Леву увели в камеру. Тяжело ему было. Правда, это не первый удар в грудь, в сердце. Он помнит, когда гораздо выше и старше его духовно близкие говорили на него ложь. Он понимал систему этой машины, которая фабрикует ложные показания; он понимал, как вынудили показать на него и Володю и Юрия, не осуждал их, но все-таки было больно. Больно, что мы, верующие, не способны бываем из-за страха отстаивать истину.

Допросы продолжались. Следователь продолжал кричать, шуметь, и наконец в присутствии Снежкина и следователя ему была дана очная ставка со Славой Беляниным.

— Вы друг друга знаете? — спросил следователь. Вместо ответа друзья обнялись и расцеловались. Снежкин рассмеялся:

– Вот видите, какие мы гуманные люди, даже разрешаем вам целоваться!

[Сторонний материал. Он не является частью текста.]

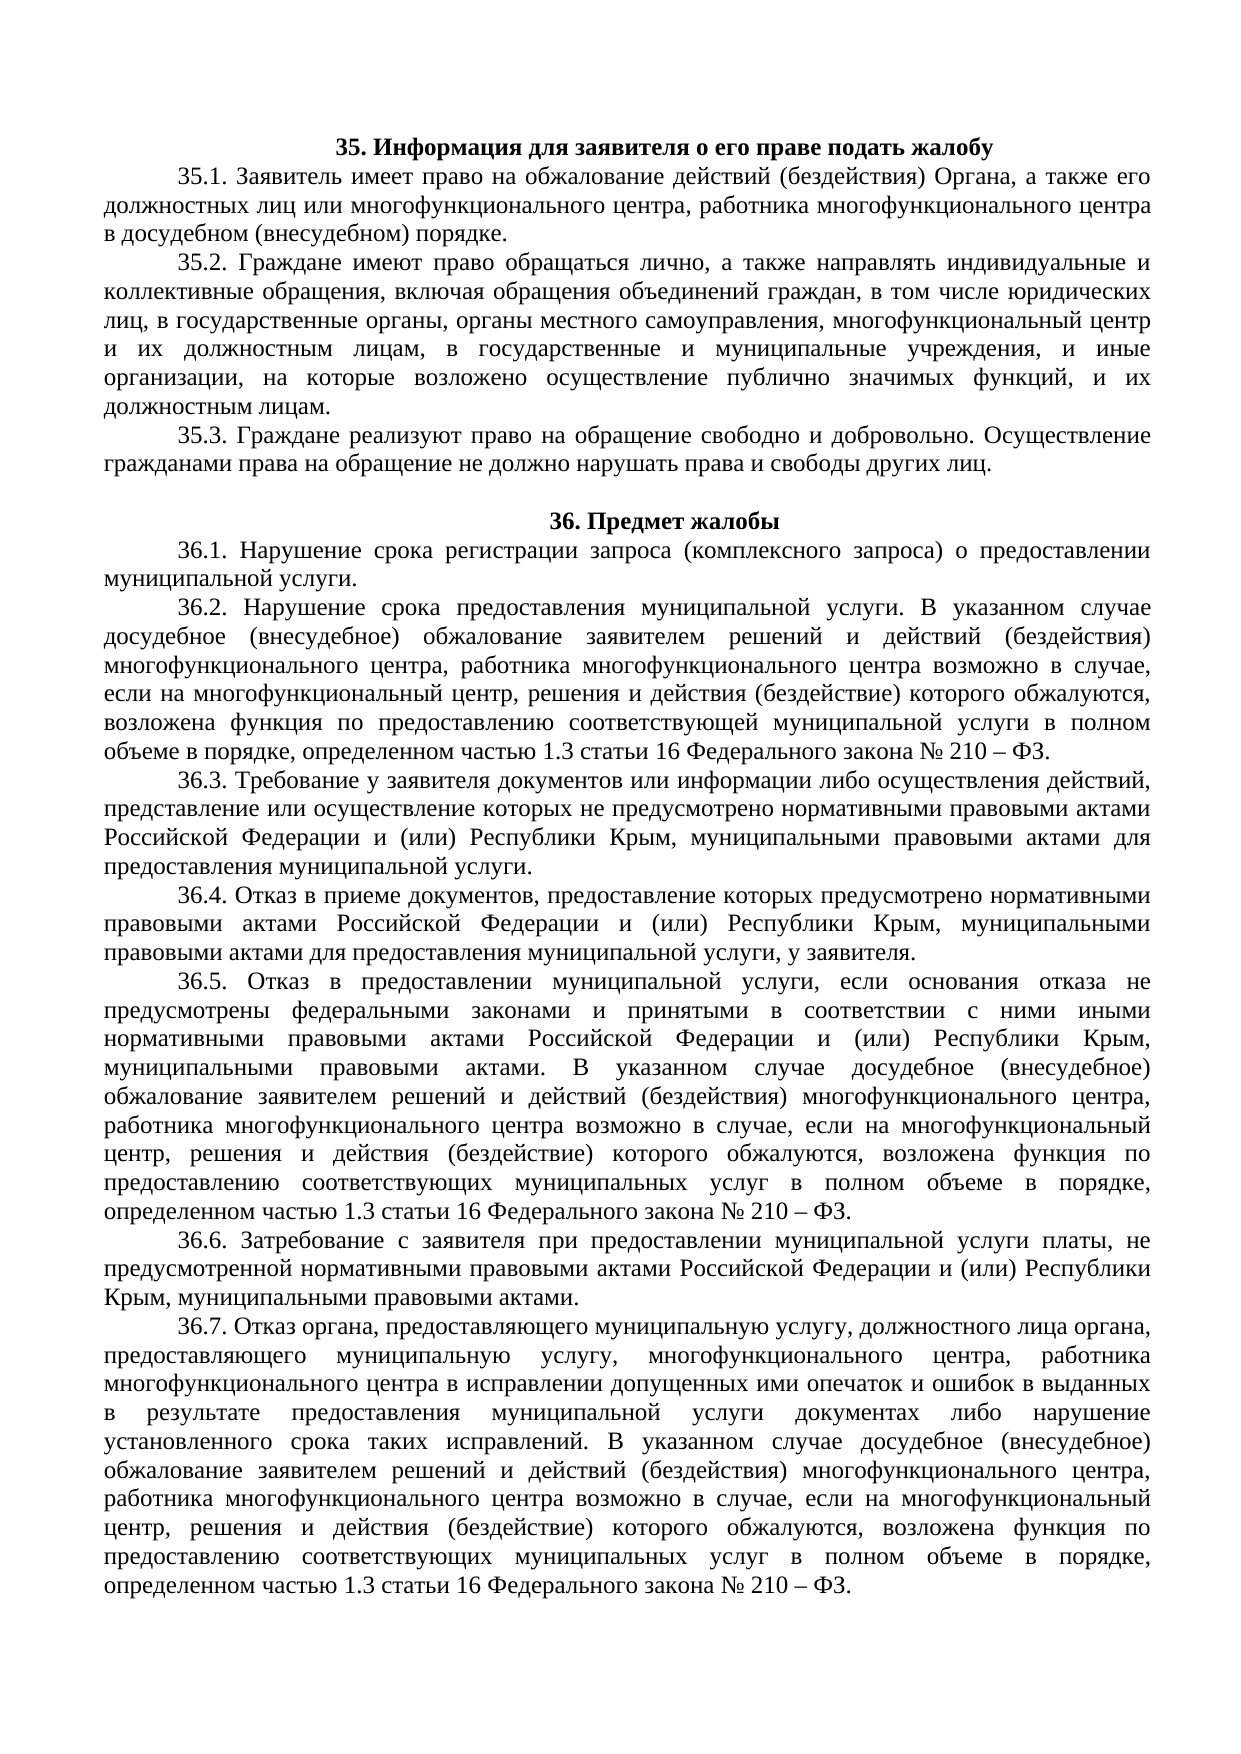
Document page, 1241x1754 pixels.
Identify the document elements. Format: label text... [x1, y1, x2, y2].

text 36.1. Нарушение срока регистрации запроса (комплексного запроса) о предоставлении муниципальной услуги. [103, 535, 1152, 592]
text 35. Информация для заявителя о его праве подать жалобу [103, 132, 1152, 161]
text 36.6. Затребование с заявителя при предоставлении муниципальной услуги платы, не предусмотренной нормативными правовыми актами Российской Федерации и (или) Республики Крым, муниципальными правовыми актами. [103, 1225, 1152, 1311]
text 35.2. Граждане имеют право обращаться лично, а также направлять индивидуальные и коллективные обращения, включая обращения объединений граждан, в том числе юридических лиц, в государственные органы, органы местного самоуправления, многофункциональный центр и их должностным лицам, в государственные и муниципальные учреждения, и иные организации, на которые возложено осуществление публично значимых функций, и их должностным лицам. [103, 247, 1152, 420]
text 36.7. Отказ органа, предоставляющего муниципальную услугу, должностного лица органа, предоставляющего муниципальную услугу, многофункционального центра, работника многофункционального центра в исправлении допущенных ими опечаток и ошибок в выданных в результате предоставления муниципальной услуги документах либо нарушение установленного срока таких исправлений. В указанном случае досудебное (внесудебное) обжалование заявителем решений и действий (бездействия) многофункционального центра, работника многофункционального центра возможно в случае, если на многофункциональный центр, решения и действия (бездействие) которого обжалуются, возложена функция по предоставлению соответствующих муниципальных услуг в полном объеме в порядке, определенном частью 1.3 статьи 16 Федерального закона № 210 – ФЗ. [103, 1311, 1152, 1598]
text 36.5. Отказ в предоставлении муниципальной услуги, если основания отказа не предусмотрены федеральными законами и принятыми в соответствии с ними иными нормативными правовыми актами Российской Федерации и (или) Республики Крым, муниципальными правовыми актами. В указанном случае досудебное (внесудебное) обжалование заявителем решений и действий (бездействия) многофункционального центра, работника многофункционального центра возможно в случае, если на многофункциональный центр, решения и действия (бездействие) которого обжалуются, возложена функция по предоставлению соответствующих муниципальных услуг в полном объеме в порядке, определенном частью 1.3 статьи 16 Федерального закона № 210 – ФЗ. [103, 966, 1152, 1225]
text 36.4. Отказ в приеме документов, предоставление которых предусмотрено нормативными правовыми актами Российской Федерации и (или) Республики Крым, муниципальными правовыми актами для предоставления муниципальной услуги, у заявителя. [103, 880, 1152, 966]
text 35.3. Граждане реализуют право на обращение свободно и добровольно. Осуществление гражданами права на обращение не должно нарушать права и свободы других лиц. [103, 420, 1152, 477]
text 36.3. Требование у заявителя документов или информации либо осуществления действий, представление или осуществление которых не предусмотрено нормативными правовыми актами Российской Федерации и (или) Республики Крым, муниципальными правовыми актами для предоставления муниципальной услуги. [103, 765, 1152, 880]
text 35.1. Заявитель имеет право на обжалование действий (бездействия) Органа, а также его должностных лиц или многофункционального центра, работника многофункционального центра в досудебном (внесудебном) порядке. [103, 161, 1152, 247]
text 36.2. Нарушение срока предоставления муниципальной услуги. В указанном случае досудебное (внесудебное) обжалование заявителем решений и действий (бездействия) многофункционального центра, работника многофункционального центра возможно в случае, если на многофункциональный центр, решения и действия (бездействие) которого обжалуются, возложена функция по предоставлению соответствующей муниципальной услуги в полном объеме в порядке, определенном частью 1.3 статьи 16 Федерального закона № 210 – ФЗ. [103, 592, 1152, 765]
text 36. Предмет жалобы [103, 506, 1152, 535]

– Так вот, Слава Белянин показывает на вас что вы знали, что он работает дружинником, и отвлекали его от этой полезной общественной деятельности, советовали ему, как он и подписал это, отстраниться от этой работы. Ну, а что он комсомолец, он показывает, что вы не знали об этом.

– Говоря правду, — сказал Лева, — я никогда не отвлекал его от работы дружинника и не нахожу ничего плохого в том, что он, будучи христианином, делает полезную работу, и делает добросовестно. Ну, а то, что он комсомолец, об этом, представьте себе, я знал.

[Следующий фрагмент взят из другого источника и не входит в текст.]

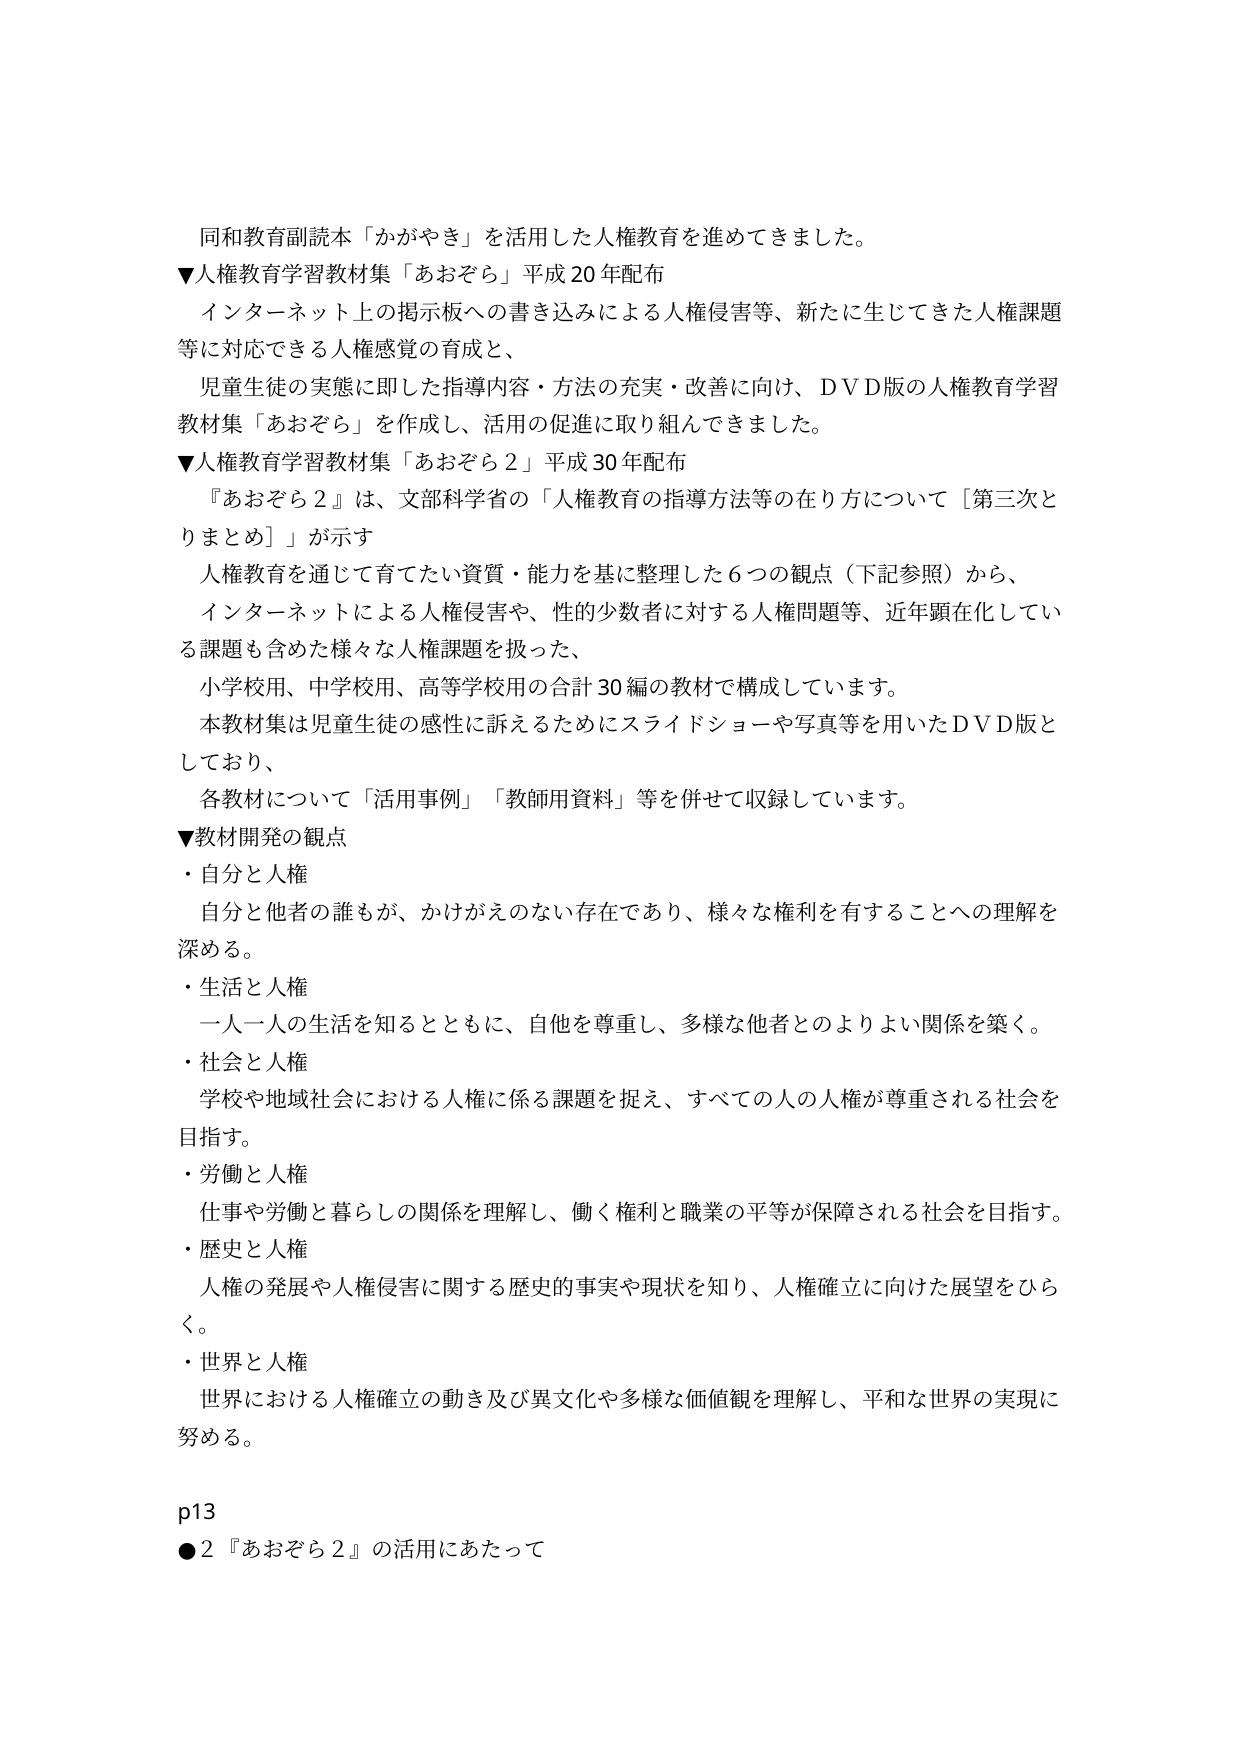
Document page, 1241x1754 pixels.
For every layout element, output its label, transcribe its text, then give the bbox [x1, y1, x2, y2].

text ●２『あおぞら２』の活用にあたって [177, 1529, 1063, 1567]
text ・世界と人権 [177, 1342, 1063, 1379]
text 『あおぞら２』は、文部科学省の「人権教育の指導方法等の在り方について［第三次とりまとめ］」が示す [177, 479, 1063, 554]
text p13 [177, 1492, 1063, 1529]
text 児童生徒の実態に即した指導内容・方法の充実・改善に向け、ＤＶＤ版の人権教育学習教材集「あおぞら」を作成し、活用の促進に取り組んできました。 [177, 367, 1063, 442]
text 自分と他者の誰もが、かけがえのない存在であり、様々な権利を有することへの理解を深める。 [177, 892, 1063, 967]
text ▼人権教育学習教材集「あおぞら２」平成30年配布 [177, 442, 1063, 479]
text インターネットによる人権侵害や、性的少数者に対する人権問題等、近年顕在化している課題も含めた様々な人権課題を扱った、 [177, 592, 1063, 667]
text 本教材集は児童生徒の感性に訴えるためにスライドショーや写真等を用いたＤＶＤ版としており、 [177, 704, 1063, 779]
text ・労働と人権 [177, 1154, 1063, 1192]
text ・歴史と人権 [177, 1229, 1063, 1267]
text 同和教育副読本「かがやき」を活用した人権教育を進めてきました。 [177, 217, 1063, 254]
text 各教材について「活用事例」「教師用資料」等を併せて収録しています。 [177, 779, 1063, 817]
text ・生活と人権 [177, 967, 1063, 1004]
text ・自分と人権 [177, 854, 1063, 892]
text 人権の発展や人権侵害に関する歴史的事実や現状を知り、人権確立に向けた展望をひらく。 [177, 1267, 1063, 1342]
text 人権教育を通じて育てたい資質・能力を基に整理した６つの観点（下記参照）から、 [177, 554, 1063, 592]
text 小学校用、中学校用、高等学校用の合計30編の教材で構成しています。 [177, 667, 1063, 704]
text ・社会と人権 [177, 1042, 1063, 1079]
text ▼人権教育学習教材集「あおぞら」平成20年配布 [177, 254, 1063, 292]
text 世界における人権確立の動き及び異文化や多様な価値観を理解し、平和な世界の実現に努める。 [177, 1379, 1063, 1454]
text ▼教材開発の観点 [177, 817, 1063, 854]
text 学校や地域社会における人権に係る課題を捉え、すべての人の人権が尊重される社会を目指す。 [177, 1079, 1063, 1154]
text 仕事や労働と暮らしの関係を理解し、働く権利と職業の平等が保障される社会を目指す。 [177, 1192, 1063, 1229]
text インターネット上の掲示板への書き込みによる人権侵害等、新たに生じてきた人権課題等に対応できる人権感覚の育成と、 [177, 292, 1063, 367]
text 一人一人の生活を知るとともに、自他を尊重し、多様な他者とのよりよい関係を築く。 [177, 1004, 1063, 1042]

Славик оживился и твердо сказал:

— Все, что говорит Смирнский, правда, а все, что я вам подписывал, ложь, и я каюсь в этом и не буду все это подтверждать и подписывать.

Следователь и Снежкин взволновались, пытались было прикрикнуть на Белянина, но тот, возбужденный, не обращал никакого внимания на их угрозы.

– Ну, ладно, ладно, — сказал следователь. — Тут еще есть один вопрос: после того как побывала на очной ставке Тамара, между верующими распространился слух, что вас на следствии бьют и выбили вам зубы. Скажите Белянину, как с вами обращаются.

– Обращение со мной очень хорошее, — сказал Лева. — А то, что у меня сейчас нет верхнего переднего зуба, так это не потому, что у меня выбили его, а потому, что у меня на этом месте был зубной протез, и его при помещении сюда, во внутренней тюрьме, отобрали.

— Почему же отобрали? — удивился Слава Белянин.

Не успел следователь сказать что-либо, как Лева вставил:

— Полагают, что в протезах вделан яд и подследственный, сломав этот протез и выпив этот яд, может умертвить себя. А так я должен сказать тебе: передай всем, что отношение ко мне очень хорошее.

Лева не стал спрашивать Славика, как его допрашивали как «свидетеля», чтобы он подписал ложь. Ему я без слов было ясно, что эти люди своей агрессивной психической атакой нарушали и без того наследственно неустойчивую психику Белянина.

То обстоятельство, что Славик Белянин в дальнейшем течении своей жизни не раз и не два находился на обследовании в психбольнице, подтверждает, какая тяжелая «ошибка» произошла в его сознании в результате этих допросов.

После очной ставки Славика с Левой он, Лева, мог только благодарить Бога за то, что хоть кое-где, а правда все же пробирается в этом неправильно составленном его деле.

— Отче, прославь имя Твое! — продолжал он молиться.